▶ **Task statement**: Rewrite every line of the entries below as one numbered list, omitting any blank lines.

▶ **Extracted information**:
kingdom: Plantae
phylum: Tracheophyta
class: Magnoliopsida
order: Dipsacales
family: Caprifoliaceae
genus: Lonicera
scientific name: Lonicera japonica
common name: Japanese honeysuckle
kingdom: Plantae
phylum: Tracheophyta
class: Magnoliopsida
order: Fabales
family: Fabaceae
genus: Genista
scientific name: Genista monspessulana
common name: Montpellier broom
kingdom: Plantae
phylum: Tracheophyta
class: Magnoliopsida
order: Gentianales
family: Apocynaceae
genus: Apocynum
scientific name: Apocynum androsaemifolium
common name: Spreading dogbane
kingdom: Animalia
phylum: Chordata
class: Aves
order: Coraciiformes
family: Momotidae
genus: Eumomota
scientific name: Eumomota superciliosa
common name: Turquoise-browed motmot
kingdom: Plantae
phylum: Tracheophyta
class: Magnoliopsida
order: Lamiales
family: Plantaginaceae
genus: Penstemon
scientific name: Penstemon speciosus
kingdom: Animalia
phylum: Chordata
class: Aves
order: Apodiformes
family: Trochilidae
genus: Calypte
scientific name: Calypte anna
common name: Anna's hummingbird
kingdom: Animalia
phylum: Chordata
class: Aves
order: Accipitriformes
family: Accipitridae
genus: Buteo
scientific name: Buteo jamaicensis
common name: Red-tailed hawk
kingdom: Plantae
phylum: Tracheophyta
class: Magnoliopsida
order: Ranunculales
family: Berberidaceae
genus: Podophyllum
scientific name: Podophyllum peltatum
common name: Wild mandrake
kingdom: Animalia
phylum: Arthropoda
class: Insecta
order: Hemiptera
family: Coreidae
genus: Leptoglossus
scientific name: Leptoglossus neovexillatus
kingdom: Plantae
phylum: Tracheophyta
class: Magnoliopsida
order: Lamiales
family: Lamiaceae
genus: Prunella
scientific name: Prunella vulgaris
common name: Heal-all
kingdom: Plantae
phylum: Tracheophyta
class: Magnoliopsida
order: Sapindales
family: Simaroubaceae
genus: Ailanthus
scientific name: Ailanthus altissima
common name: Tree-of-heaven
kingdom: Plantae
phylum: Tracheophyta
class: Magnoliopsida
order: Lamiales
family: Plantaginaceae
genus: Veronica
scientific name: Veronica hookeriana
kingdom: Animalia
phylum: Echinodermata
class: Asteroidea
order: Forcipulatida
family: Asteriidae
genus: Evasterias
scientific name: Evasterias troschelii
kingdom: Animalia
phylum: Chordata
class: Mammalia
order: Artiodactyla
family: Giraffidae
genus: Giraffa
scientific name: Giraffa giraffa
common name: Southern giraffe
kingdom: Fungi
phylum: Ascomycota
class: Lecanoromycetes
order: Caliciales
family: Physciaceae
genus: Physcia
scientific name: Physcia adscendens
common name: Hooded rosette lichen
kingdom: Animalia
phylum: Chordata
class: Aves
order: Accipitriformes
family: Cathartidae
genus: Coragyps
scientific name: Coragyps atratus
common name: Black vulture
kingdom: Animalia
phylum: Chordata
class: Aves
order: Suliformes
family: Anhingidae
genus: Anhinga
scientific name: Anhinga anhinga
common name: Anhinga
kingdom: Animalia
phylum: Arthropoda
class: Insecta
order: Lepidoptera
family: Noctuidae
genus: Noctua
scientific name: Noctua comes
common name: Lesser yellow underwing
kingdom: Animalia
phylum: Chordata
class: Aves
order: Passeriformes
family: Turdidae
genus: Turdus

▶ **Task response**:
1. kingdom: Plantae
2. phylum: Tracheophyta
3. class: Magnoliopsida
4. order: Dipsacales
5. family: Caprifoliaceae
6. genus: Lonicera
7. scientific name: Lonicera japonica
8. common name: Japanese honeysuckle
9. kingdom: Plantae
10. phylum: Tracheophyta
11. class: Magnoliopsida
12. order: Fabales
13. family: Fabaceae
14. genus: Genista
15. scientific name: Genista monspessulana
16. common name: Montpellier broom
17. kingdom: Plantae
18. phylum: Tracheophyta
19. class: Magnoliopsida
20. order: Gentianales
21. family: Apocynaceae
22. genus: Apocynum
23. scientific name: Apocynum androsaemifolium
24. common name: Spreading dogbane
25. kingdom: Animalia
26. phylum: Chordata
27. class: Aves
28. order: Coraciiformes
29. family: Momotidae
30. genus: Eumomota
31. scientific name: Eumomota superciliosa
32. common name: Turquoise-browed motmot
33. kingdom: Plantae
34. phylum: Tracheophyta
35. class: Magnoliopsida
36. order: Lamiales
37. family: Plantaginaceae
38. genus: Penstemon
39. scientific name: Penstemon speciosus
40. kingdom: Animalia
41. phylum: Chordata
42. class: Aves
43. order: Apodiformes
44. family: Trochilidae
45. genus: Calypte
46. scientific name: Calypte anna
47. common name: Anna's hummingbird
48. kingdom: Animalia
49. phylum: Chordata
50. class: Aves
51. order: Accipitriformes
52. family: Accipitridae
53. genus: Buteo
54. scientific name: Buteo jamaicensis
55. common name: Red-tailed hawk
56. kingdom: Plantae
57. phylum: Tracheophyta
58. class: Magnoliopsida
59. order: Ranunculales
60. family: Berberidaceae
61. genus: Podophyllum
62. scientific name: Podophyllum peltatum
63. common name: Wild mandrake
64. kingdom: Animalia
65. phylum: Arthropoda
66. class: Insecta
67. order: Hemiptera
68. family: Coreidae
69. genus: Leptoglossus
70. scientific name: Leptoglossus neovexillatus
71. kingdom: Plantae
72. phylum: Tracheophyta
73. class: Magnoliopsida
74. order: Lamiales
75. family: Lamiaceae
76. genus: Prunella
77. scientific name: Prunella vulgaris
78. common name: Heal-all
79. kingdom: Plantae
80. phylum: Tracheophyta
81. class: Magnoliopsida
82. order: Sapindales
83. family: Simaroubaceae
84. genus: Ailanthus
85. scientific name: Ailanthus altissima
86. common name: Tree-of-heaven
87. kingdom: Plantae
88. phylum: Tracheophyta
89. class: Magnoliopsida
90. order: Lamiales
91. family: Plantaginaceae
92. genus: Veronica
93. scientific name: Veronica hookeriana
94. kingdom: Animalia
95. phylum: Echinodermata
96. class: Asteroidea
97. order: Forcipulatida
98. family: Asteriidae
99. genus: Evasterias
100. scientific name: Evasterias troschelii
101. kingdom: Animalia
102. phylum: Chordata
103. class: Mammalia
104. order: Artiodactyla
105. family: Giraffidae
106. genus: Giraffa
107. scientific name: Giraffa giraffa
108. common name: Southern giraffe
109. kingdom: Fungi
110. phylum: Ascomycota
111. class: Lecanoromycetes
112. order: Caliciales
113. family: Physciaceae
114. genus: Physcia
115. scientific name: Physcia adscendens
116. common name: Hooded rosette lichen
117. kingdom: Animalia
118. phylum: Chordata
119. class: Aves
120. order: Accipitriformes
121. family: Cathartidae
122. genus: Coragyps
123. scientific name: Coragyps atratus
124. common name: Black vulture
125. kingdom: Animalia
126. phylum: Chordata
127. class: Aves
128. order: Suliformes
129. family: Anhingidae
130. genus: Anhinga
131. scientific name: Anhinga anhinga
132. common name: Anhinga
133. kingdom: Animalia
134. phylum: Arthropoda
135. class: Insecta
136. order: Lepidoptera
137. family: Noctuidae
138. genus: Noctua
139. scientific name: Noctua comes
140. common name: Lesser yellow underwing
141. kingdom: Animalia
142. phylum: Chordata
143. class: Aves
144. order: Passeriformes
145. family: Turdidae
146. genus: Turdus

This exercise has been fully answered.